• [What needs to be done]: Output the data below exactly, without images.

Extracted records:
'''
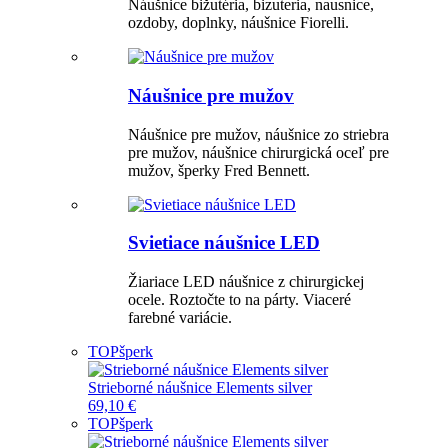
Náušnice bižutéria, bizuteria, nausnice,
ozdoby, doplnky, náušnice Fiorelli.
Náušnice pre mužov
Náušnice pre mužov, náušnice zo striebra
pre mužov, náušnice chirurgická oceľ pre
mužov, šperky Fred Bennett.
Svietiace náušnice LED
Žiariace LED náušnice z chirurgickej
ocele. Roztočte to na párty. Viaceré
farebné variácie.
TOP
šperk
Strieborné náušnice Elements silver
69,10 €
TOP
šperk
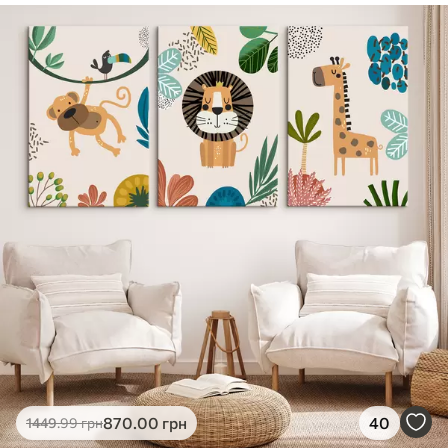
✓
Безпечне чорнило без запаху
✓
Поверхня з текстурою полотна
✓
Екологічний матеріал
870
.00
грн
40
1449
.99
грн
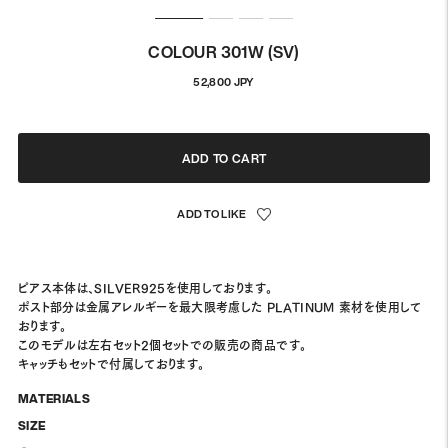
COLOUR 301W (SV)
정
52,800 JPY
상
가
격
ADD TO CART
ピアス本体は、SILVER925を使用しております。
ポスト部分は金属アレルギーを最大限考慮した PLATINUM 素材を使用して
おります。
このモデルは左右セット2個セットでの販売の商品です。
キャッチもセットで付属しております。
MATERIALS
SIZE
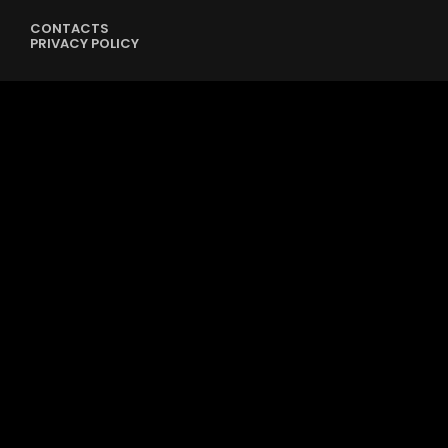
CONTACTS
PRIVACY POLICY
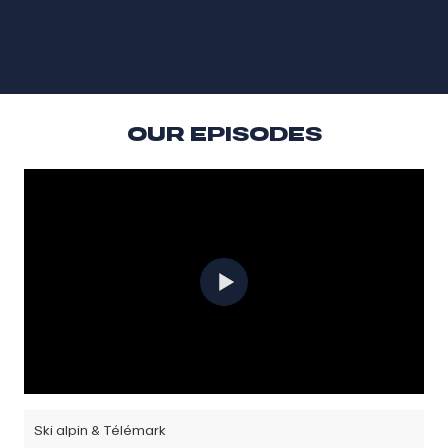
ein Telemark-Wunderkind mit einer Reihe von
Weltmeisterschaften auf seinem Namen.
Gemeinsam mit seinem Nachwuchssportler...
Mehr erfahren
OUR EPISODES
Ski alpin & Télémark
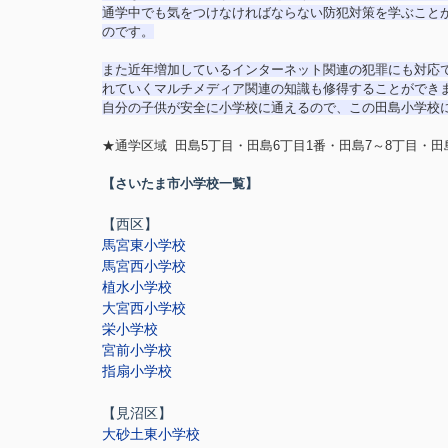
通学中でも気をつけなければならない防犯対策を学ぶこと
のです。
また近年増加しているインターネット関連の犯罪にも対応
れていくマルチメディア関連の知識も修得することができ
自分の子供が安全に小学校に通えるので、この田島小学校
★通学区域 田島5丁目・田島6丁目1番・田島7～8丁目・田
【さいたま市小学校一覧】
【西区】
馬宮東小学校
馬宮西小学校
植水小学校
大宮西小学校
栄小学校
宮前小学校
指扇小学校
【見沼区】
大砂土東小学校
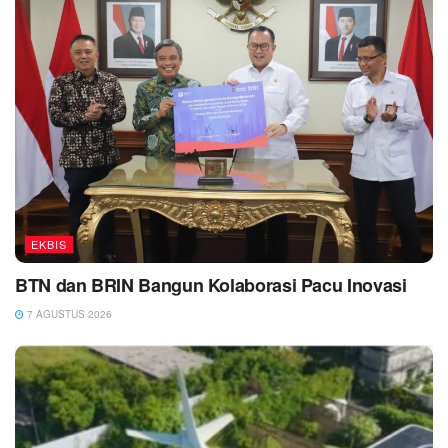
EKBIS
BTN dan BRIN Bangun Kolaborasi Pacu Inovasi
7 AGUSTUS 2026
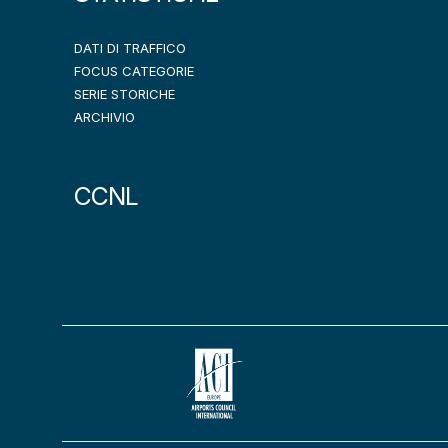
DATI DI TRAFFICO
FOCUS CATEGORIE
SERIE STORICHE
ARCHIVIO
CCNL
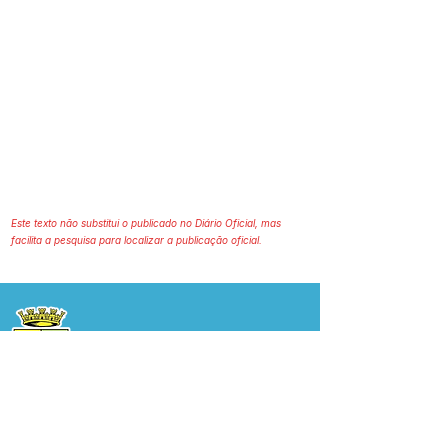
Este texto não substitui o publicado no Diário Oficial, mas
facilita a pesquisa para localizar a publicação oficial.
Prefeitura Municipal
de Plácido de Castro
Poder Executivo
SERVIÇO DE ATENDIMENTO AO 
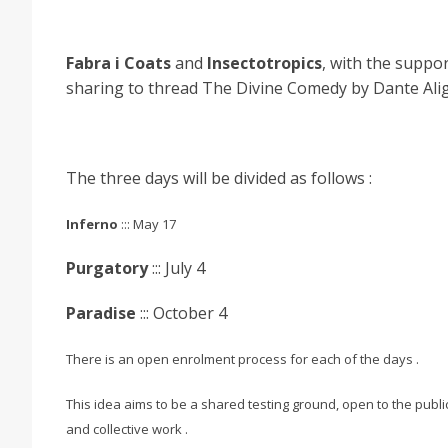
Fabra i Coats
and
Insectotropics
, with the suppo
sharing to thread The Divine Comedy by Dante Alig
The three days will be divided as follows :
Inferno
::: May 17
Purgatory
::: July 4
Paradise
::: October 4
There is an open enrolment process for each of the days .
This idea aims to be a shared testing ground, open to the public,
and collective work .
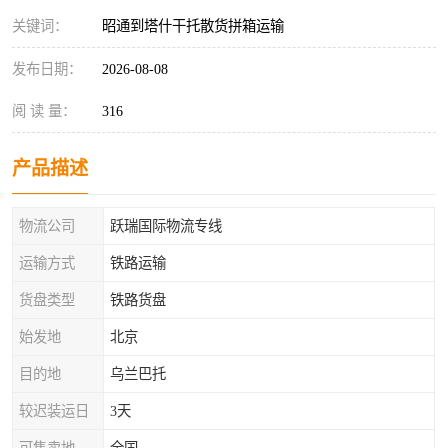
关键词：
昭通到塔什干托散货拼箱运输
发布日期：
2026-08-08
阅 读 量：
316
产品描述
物流公司
跃瑞国际物流专线
运输方式
铁路运输
货盘类型
铁路货盘
始发地
北京
目的地
乌兰巴托
较迟装运日
3天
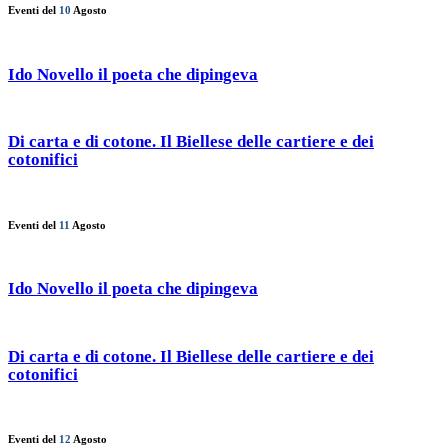
Eventi del
10
Agosto
Ido Novello il poeta che dipingeva
Di carta e di cotone. Il Biellese delle cartiere e dei
cotonifici
Eventi del
11
Agosto
Ido Novello il poeta che dipingeva
Di carta e di cotone. Il Biellese delle cartiere e dei
cotonifici
Eventi del
12
Agosto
'''
• [Solution below]:
Náušnice bižutéria, bizuteria, nausnice,
ozdoby, doplnky, náušnice Fiorelli.
Náušnice pre mužov
Náušnice pre mužov, náušnice zo striebra
pre mužov, náušnice chirurgická oceľ pre
mužov, šperky Fred Bennett.
Svietiace náušnice LED
Žiariace LED náušnice z chirurgickej
ocele. Roztočte to na párty. Viaceré
farebné variácie.
TOP
šperk
Strieborné náušnice Elements silver
69,10 €
TOP
šperk
✓
Безпечне чорнило без запаху
✓
Поверхня з текстурою полотна
✓
Екологічний матеріал
870
.00
грн
40
1449
.99
грн
COLOUR 301W (SV)
정
52,800 JPY
상
가
격
ADD TO CART
ピアス本体は、SILVER925を使用しております。
ポスト部分は金属アレルギーを最大限考慮した PLATINUM 素材を使用して
おります。
このモデルは左右セット2個セットでの販売の商品です。
キャッチもセットで付属しております。
MATERIALS
SIZE
CONTACTS
PRIVACY POLICY
ein Telemark-Wunderkind mit einer Reihe von
Weltmeisterschaften auf seinem Namen.
Gemeinsam mit seinem Nachwuchssportler...
Mehr erfahren
OUR EPISODES
Ski alpin & Télémark
通学中でも気をつけなければならない防犯対策を学ぶこと
のです。
また近年増加しているインターネット関連の犯罪にも対応
れていくマルチメディア関連の知識も修得することができ
自分の子供が安全に小学校に通えるので、この田島小学校
★通学区域 田島5丁目・田島6丁目1番・田島7～8丁目・田
【さいたま市小学校一覧】
【西区】
馬宮東小学校
馬宮西小学校
植水小学校
大宮西小学校
栄小学校
宮前小学校
指扇小学校
【見沼区】
大砂土東小学校
EKBIS
BTN dan BRIN Bangun Kolaborasi Pacu Inovasi
7 AGUSTUS 2026
DATI DI TRAFFICO
FOCUS CATEGORIE
SERIE STORICHE
ARCHIVIO
CCNL
Este texto não substitui o publicado no Diário Oficial, mas
facilita a pesquisa para localizar a publicação oficial.
Prefeitura Municipal
de Plácido de Castro
Poder Executivo
SERVIÇO DE ATENDIMENTO AO 
Fabra i Coats
and
Insectotropics
, with the suppo
sharing to thread The Divine Comedy by Dante Alig
The three days will be divided as follows :
Inferno
::: May 17
Purgatory
::: July 4
Paradise
::: October 4
There is an open enrolment process for each of the days .
This idea aims to be a shared testing ground, open to the public,
and collective work .
关键词：
昭通到塔什干托散货拼箱运输
发布日期：
2026-08-08
阅 读 量：
316
产品描述
物流公司
跃瑞国际物流专线
运输方式
铁路运输
货盘类型
铁路货盘
始发地
北京
目的地
乌兰巴托
较迟装运日
3天
Eventi del
10
Agosto
Ido Novello il poeta che dipingeva
Di carta e di cotone. Il Biellese delle cartiere e dei
cotonifici
Eventi del
11
Agosto
Ido Novello il poeta che dipingeva
Di carta e di cotone. Il Biellese delle cartiere e dei
cotonifici
Eventi del
12
Agosto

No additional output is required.